Effects of charge regulation are likely to become more pronounced in longer sequences where long-range interactions between non-nearest neighbor residues can alter charge states. Extant data already highlight the effects of charge regulation in sequences where the local charge density is high, as would be the case with the striking example of prothymosin $\text{α}$ ⁶. Long linear clusters of charged residues ³⁴ and the modulating effects of long-range interactions ²⁹ are rather common in intrinsically disordered proteins. Therefore, we expect that $q$-canonical sampling applied to a host of recently studied systems will reveal the contributions from charge regulation.
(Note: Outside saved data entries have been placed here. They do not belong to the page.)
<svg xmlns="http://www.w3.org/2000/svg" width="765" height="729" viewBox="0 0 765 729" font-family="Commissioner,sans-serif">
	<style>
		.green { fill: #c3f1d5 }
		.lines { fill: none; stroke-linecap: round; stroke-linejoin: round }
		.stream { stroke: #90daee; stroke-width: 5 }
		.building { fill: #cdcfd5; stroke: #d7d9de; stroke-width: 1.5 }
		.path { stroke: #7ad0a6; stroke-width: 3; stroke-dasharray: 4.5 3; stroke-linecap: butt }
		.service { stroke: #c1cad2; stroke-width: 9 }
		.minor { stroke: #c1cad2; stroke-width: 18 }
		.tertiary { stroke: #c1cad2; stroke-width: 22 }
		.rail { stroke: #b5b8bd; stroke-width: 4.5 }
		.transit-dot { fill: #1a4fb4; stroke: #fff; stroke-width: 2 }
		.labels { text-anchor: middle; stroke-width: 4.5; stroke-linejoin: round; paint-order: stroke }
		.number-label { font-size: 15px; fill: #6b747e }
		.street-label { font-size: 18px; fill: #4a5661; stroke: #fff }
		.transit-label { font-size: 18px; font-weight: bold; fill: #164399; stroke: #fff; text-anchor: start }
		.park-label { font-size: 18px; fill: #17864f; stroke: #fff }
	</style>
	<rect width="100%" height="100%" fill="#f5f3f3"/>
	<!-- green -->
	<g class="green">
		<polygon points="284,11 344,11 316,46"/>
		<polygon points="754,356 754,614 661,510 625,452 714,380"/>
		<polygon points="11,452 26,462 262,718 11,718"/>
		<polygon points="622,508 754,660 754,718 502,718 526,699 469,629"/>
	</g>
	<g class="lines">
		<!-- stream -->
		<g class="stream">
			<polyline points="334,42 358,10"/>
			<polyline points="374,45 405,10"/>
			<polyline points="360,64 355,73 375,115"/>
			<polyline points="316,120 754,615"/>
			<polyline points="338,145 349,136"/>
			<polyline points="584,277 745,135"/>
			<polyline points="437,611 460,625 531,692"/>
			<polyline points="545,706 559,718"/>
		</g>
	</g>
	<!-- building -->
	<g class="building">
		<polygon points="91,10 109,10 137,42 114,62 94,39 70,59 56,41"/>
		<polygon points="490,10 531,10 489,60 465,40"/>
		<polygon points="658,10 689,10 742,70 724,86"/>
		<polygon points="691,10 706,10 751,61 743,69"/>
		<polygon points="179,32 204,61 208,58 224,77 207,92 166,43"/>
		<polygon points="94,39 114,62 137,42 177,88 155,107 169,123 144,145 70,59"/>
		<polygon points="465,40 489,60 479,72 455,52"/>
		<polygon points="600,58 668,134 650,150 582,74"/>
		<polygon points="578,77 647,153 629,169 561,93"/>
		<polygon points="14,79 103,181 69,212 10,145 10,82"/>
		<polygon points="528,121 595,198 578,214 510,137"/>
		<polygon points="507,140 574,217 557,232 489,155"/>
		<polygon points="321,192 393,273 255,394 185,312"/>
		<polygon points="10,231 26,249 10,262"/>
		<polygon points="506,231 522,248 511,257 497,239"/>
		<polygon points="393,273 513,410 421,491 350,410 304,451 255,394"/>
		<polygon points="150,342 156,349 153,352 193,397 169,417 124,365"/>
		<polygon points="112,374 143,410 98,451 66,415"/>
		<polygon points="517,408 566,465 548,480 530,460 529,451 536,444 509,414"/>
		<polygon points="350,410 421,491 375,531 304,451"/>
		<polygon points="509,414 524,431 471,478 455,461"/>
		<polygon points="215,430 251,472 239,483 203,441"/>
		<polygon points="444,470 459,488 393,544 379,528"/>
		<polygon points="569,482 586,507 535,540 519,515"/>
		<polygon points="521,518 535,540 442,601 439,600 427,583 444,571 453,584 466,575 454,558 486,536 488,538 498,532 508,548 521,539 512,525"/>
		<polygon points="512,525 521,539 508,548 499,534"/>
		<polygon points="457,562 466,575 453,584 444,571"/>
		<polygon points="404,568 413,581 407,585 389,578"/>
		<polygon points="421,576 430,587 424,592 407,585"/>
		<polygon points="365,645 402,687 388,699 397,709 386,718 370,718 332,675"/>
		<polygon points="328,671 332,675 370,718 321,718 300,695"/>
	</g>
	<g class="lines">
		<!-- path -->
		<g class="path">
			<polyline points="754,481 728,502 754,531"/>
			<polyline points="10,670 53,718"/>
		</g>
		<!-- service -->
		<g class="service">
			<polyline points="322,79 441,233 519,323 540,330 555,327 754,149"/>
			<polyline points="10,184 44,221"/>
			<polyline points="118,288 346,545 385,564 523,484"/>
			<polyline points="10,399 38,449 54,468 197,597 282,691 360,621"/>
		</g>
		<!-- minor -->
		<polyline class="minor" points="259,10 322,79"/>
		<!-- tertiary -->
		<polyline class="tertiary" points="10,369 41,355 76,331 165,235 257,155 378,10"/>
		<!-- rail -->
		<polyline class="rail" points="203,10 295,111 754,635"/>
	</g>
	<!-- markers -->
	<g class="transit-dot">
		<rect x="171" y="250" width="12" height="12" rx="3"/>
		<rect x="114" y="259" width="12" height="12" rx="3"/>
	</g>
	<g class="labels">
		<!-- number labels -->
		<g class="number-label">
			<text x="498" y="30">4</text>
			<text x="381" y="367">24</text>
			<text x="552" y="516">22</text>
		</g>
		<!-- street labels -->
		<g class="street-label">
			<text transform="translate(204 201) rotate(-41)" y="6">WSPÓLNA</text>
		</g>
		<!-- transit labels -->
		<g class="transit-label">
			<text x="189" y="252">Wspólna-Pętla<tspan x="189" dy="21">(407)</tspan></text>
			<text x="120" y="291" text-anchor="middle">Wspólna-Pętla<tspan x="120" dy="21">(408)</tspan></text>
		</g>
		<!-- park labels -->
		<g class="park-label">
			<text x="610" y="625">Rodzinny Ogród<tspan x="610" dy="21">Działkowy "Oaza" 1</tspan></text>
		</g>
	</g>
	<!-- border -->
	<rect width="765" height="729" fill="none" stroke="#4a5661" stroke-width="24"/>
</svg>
Although we have focused our narrative on the application of $q$-canonical sampling to the effects of charge regulation in IDPs, it is noteworthy that accounts of ${\text{pK}}_{\text{a}}$ shifts have been well documented for folded proteins, especially variants of staphylococcal nuclease ^{96, 98, 119–121, 124–152}. The design of $q$-canonical sampling does not come with a formal restriction of being applicable to IDPs alone. The absence of this restriction is also true for ABSINTH / ABSINTH-C models. These are physics-based implicit solvation models that are interoperable with standard molecular mechanics forcefields. Accordingly, the model itself can be applied in conjunction with $q$-canonical sampling to modeling the effects of ${\text{pK}}_{\text{a}}$ shifts in folded proteins. This might require the use of hybrid Monte Carlo and torsional molecular dynamics methods that have been designed to work with the ABSINTH-style models ¹⁵³. Estimators of enthalpies and entropies designed to be interoperable with the mBAR method ⁹⁵ will help in uncovering the contributions of entropy to charge regulation effects. Grouping of microstates into mesostates, and the general approach of decoupling proton rearrangements and proton release should be usable in conjunction free energy methods for the study of charge regulation effects in folded proteins.

Conclusions

We have presented a detailed description of the $q$-canonical sampling methodology and applied it to a set of short peptides, with the longest sequence being NTL9_12–23. Our demonstration of the initial version of $q$-canonical sampling was based on the default ABSINTH implicit solvation model and forcefield paradigm with one essential distinction: we used the bond length and bond angle parameters derived from the CHARMM forcefield, which is different from the standard practice of using the Engh and Huber ¹⁵⁴ values for bond lengths and bond angles. Importantly, recent efforts, based on the development of a quantitative touchstone for statistics of backbone dihedral angles for all twenty residues ¹⁵⁵, Choi and Pappu developed an optimized version of ABSINTH, and referred to as ABSINTH-C ¹⁵⁶, that vastly improves the description of local conformational equilibria. As a follow up study to the developments of ABSINTH-C and $q$-canonical sampling for modeling charge regulation effects we are combining the results of the two efforts to perform a large-scale calibration of how the two major improvements to ABSINTH-based simulations alter our descriptions of conformational equilibria for a variety of IDP systems.